Sunday, April 10, 2011

Things ain't what they used to be...

I was looking forward to being a student again. The thought of rising at 2pm on a Sunday, going to the shop for a tuna sandwich and 4 cans of Strongbow and then settling down on the sofa for a day of Pro Evolution Soccer seemed an attractive one, especially because at no stage in that process did I envisage taking off my dressing gown. The reality isn't quite matching up to the dream at the moment. Turns out that a 40 hour week and an MA is quite a lot of work.

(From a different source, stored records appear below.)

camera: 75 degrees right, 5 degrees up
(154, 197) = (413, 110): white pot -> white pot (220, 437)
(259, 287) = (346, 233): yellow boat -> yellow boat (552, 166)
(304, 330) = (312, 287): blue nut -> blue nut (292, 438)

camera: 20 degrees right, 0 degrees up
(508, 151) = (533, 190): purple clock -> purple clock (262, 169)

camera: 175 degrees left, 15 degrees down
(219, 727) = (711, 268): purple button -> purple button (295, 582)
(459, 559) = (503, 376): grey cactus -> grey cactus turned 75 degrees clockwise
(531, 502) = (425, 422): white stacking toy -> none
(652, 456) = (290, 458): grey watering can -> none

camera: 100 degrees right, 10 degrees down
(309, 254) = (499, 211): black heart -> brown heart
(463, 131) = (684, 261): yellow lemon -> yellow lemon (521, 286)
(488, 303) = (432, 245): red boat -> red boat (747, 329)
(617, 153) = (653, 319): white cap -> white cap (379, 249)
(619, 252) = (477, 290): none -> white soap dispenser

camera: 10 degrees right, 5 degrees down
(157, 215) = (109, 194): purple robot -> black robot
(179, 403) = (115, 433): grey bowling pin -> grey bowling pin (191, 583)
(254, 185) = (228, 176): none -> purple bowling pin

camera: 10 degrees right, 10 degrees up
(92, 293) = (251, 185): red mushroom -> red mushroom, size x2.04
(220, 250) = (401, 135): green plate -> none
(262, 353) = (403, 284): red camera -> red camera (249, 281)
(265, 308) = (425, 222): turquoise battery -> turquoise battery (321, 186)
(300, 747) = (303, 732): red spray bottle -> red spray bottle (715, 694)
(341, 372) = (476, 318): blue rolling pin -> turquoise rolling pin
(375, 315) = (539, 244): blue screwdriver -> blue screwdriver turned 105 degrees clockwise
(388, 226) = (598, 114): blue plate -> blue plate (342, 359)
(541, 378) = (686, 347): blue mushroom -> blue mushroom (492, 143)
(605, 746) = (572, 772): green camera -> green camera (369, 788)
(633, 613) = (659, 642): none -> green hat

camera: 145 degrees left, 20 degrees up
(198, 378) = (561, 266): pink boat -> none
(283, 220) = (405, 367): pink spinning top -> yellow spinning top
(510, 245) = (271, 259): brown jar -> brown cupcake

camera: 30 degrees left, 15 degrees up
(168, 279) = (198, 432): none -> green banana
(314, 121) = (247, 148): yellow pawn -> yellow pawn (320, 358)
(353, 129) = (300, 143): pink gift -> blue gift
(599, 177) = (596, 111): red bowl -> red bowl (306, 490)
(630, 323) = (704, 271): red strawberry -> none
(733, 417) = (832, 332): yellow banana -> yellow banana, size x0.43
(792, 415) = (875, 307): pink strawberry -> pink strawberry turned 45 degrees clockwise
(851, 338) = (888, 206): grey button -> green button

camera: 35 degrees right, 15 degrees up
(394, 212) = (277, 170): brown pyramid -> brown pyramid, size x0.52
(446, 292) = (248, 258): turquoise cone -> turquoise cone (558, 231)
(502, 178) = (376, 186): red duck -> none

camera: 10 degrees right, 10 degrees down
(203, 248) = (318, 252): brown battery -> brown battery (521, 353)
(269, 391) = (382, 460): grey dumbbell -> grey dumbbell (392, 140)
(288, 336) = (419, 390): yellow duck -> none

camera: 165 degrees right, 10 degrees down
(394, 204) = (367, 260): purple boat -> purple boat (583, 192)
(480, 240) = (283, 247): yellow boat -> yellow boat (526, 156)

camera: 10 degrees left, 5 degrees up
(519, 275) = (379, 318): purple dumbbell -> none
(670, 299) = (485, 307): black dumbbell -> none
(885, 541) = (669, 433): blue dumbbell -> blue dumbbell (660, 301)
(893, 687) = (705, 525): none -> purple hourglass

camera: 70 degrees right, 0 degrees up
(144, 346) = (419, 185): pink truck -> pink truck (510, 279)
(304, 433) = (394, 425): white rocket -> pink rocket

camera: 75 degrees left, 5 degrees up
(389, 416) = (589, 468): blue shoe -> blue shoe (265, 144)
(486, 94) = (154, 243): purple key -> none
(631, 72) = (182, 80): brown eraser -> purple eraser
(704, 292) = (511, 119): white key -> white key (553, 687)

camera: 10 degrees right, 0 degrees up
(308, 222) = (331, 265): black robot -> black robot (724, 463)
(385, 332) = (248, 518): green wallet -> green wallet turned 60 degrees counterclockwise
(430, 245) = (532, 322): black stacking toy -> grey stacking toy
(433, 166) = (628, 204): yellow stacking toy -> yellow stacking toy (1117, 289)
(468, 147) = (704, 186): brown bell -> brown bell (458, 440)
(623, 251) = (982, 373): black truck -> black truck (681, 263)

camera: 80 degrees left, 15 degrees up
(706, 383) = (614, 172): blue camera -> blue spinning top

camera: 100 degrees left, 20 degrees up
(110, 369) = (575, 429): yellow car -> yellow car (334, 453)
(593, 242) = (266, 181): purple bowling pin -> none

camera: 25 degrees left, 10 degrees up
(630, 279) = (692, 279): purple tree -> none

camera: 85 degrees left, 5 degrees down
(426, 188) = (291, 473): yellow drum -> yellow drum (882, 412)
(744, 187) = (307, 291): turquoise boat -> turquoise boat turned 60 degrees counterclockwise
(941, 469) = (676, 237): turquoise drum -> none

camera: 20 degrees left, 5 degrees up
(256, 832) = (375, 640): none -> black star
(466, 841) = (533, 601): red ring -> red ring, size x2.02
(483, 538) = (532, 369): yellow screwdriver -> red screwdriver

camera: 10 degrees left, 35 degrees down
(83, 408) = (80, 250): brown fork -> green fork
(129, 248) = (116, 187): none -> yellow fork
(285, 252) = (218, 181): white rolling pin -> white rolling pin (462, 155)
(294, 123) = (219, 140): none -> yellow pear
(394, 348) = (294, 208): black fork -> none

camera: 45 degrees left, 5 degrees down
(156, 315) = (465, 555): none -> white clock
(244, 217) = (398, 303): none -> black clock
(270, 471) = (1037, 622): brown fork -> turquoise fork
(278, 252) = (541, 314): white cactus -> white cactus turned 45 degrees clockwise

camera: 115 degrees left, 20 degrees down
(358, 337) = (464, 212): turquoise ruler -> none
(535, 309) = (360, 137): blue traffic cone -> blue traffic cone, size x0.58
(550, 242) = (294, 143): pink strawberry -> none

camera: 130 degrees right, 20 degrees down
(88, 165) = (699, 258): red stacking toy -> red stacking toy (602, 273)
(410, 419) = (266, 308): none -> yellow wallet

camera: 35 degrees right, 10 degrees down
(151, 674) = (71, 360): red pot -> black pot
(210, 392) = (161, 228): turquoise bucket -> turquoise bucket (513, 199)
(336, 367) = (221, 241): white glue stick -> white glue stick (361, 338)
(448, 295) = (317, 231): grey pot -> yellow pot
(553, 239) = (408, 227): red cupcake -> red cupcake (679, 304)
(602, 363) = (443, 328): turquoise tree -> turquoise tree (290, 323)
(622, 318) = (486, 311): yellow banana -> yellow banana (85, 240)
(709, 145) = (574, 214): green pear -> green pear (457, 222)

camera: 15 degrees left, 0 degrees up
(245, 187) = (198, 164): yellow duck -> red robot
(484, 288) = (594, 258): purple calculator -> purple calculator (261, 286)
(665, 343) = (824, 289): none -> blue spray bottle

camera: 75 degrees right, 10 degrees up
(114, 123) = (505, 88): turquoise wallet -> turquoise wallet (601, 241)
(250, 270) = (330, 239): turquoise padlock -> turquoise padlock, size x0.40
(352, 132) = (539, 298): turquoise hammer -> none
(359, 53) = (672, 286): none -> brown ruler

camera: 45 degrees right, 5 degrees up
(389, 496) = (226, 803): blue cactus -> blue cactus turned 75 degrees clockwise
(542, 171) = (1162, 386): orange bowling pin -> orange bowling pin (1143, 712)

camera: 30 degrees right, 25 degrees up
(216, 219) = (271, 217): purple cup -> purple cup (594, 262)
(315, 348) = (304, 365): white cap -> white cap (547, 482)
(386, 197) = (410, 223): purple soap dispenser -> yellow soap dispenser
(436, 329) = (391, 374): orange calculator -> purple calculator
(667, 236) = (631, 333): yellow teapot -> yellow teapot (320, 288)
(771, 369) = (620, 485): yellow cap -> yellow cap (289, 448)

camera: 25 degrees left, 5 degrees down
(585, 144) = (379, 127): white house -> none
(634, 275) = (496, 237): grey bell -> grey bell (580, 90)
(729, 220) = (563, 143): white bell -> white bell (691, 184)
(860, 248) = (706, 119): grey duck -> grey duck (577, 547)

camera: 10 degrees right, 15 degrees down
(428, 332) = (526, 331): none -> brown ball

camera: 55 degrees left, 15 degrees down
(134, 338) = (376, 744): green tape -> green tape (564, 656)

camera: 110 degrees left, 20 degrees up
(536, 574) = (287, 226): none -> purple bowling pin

Given the amount of work I did at undergraduate level, I feel reasonably sure that I could have managed a 60 hour week, my degree and still managed to establish Bolton as the dominant power in European football. However, my MA requires me to do things completely alien to me like order journal articles from Japan, keep proper bibliographic notes and read things outside of those which I'm expressly commanded to read by my tutors.

This Sunday morning I rose at 10am (after a luxury lie-in having stayed up to watch West Ham's annual charity drive for Bolton's ailing goal difference) and after a quick breakfast and shower set to work reading about the theories underpinning communicative language teaching (Canale & Swain 1980). I stopped at 12 and caught the bus to Gangneung to purchase some knee supports, dental flossers and a jar of olives. I read Jeremy Harmer's Practice of English Language Teaching (2007) on the bus here and back. Then I got home and went back to work until 5, when I stopped and spent a couple of hours cleaning my apartment, during which I even used two different hoover attachments. I felt a bit studenty using window cleaner in lieu of furniture polish, but not nearly as much as I felt simply old. I hadn't even finished work either; take me back to Exeter.

All this work doesn't leave much time for having fun, so I don't have much in the way of photos of exciting stuff in Korea. I would have some cool shots of penguins and Linda feeding an otter, if I'd remembered to take my camera to Sea World with me last weekend, but I didn't. It also doesn't leave much time for cooking, so in a new feature I present Cooking With Grev #1: 10 minute Mandu-guk.

Mandu is the Korean word for dumpling. They're not so different from either Japanese or Chinese dumplings really, though Korea tends to fry less and steam more (healthy). Guk is one of many seemingly interchangeable words for soup. Mandu-guk is the cheap and warming lunch that gets people through the Arctic winter in my part of Korea. If you want to know how to make it properly, I suggest looking at Maangchi's excellent Korean cooking site. Here though, is the ten minute "student" version.

You will need:
2 cups water
1 tbsp soy sauce
1 tsp sesame oil
1 tbsp Korean beef stock powder
Salt & pepper
1 tbsp sesame seeds
6 largish frozen dumplings
Handful of sliced rice cakes
Handful of roughly chopped green / spring onions
1 egg
2 small sheets of seaweed


Steps
1. Add the water, sesame oil and soy sauce to a pan, and bring to a boil.

2. Add the beef stock, rice cakes and dumplings, plus a good slug of pepper. Boil for 5 minutes. While this is happening, chop the onions (if you haven't already) and beat the egg.

3. Add the sesame seeds and the onions, and boil for a further minute.

4. Take off the heat and then add the beaten egg. Stir gently otherwise it attaches itself to the bottom of the pan.

5. It should look something like this.

6. Pour into a large bowl, and crumble the seaweed over the top. That's it. Serve with kimchi and a saucer of soy sauce for mandu dipping.



There we go. I don't know whether there will ever be another cooking with Grev, but at least you know I'm not starving to death out here now.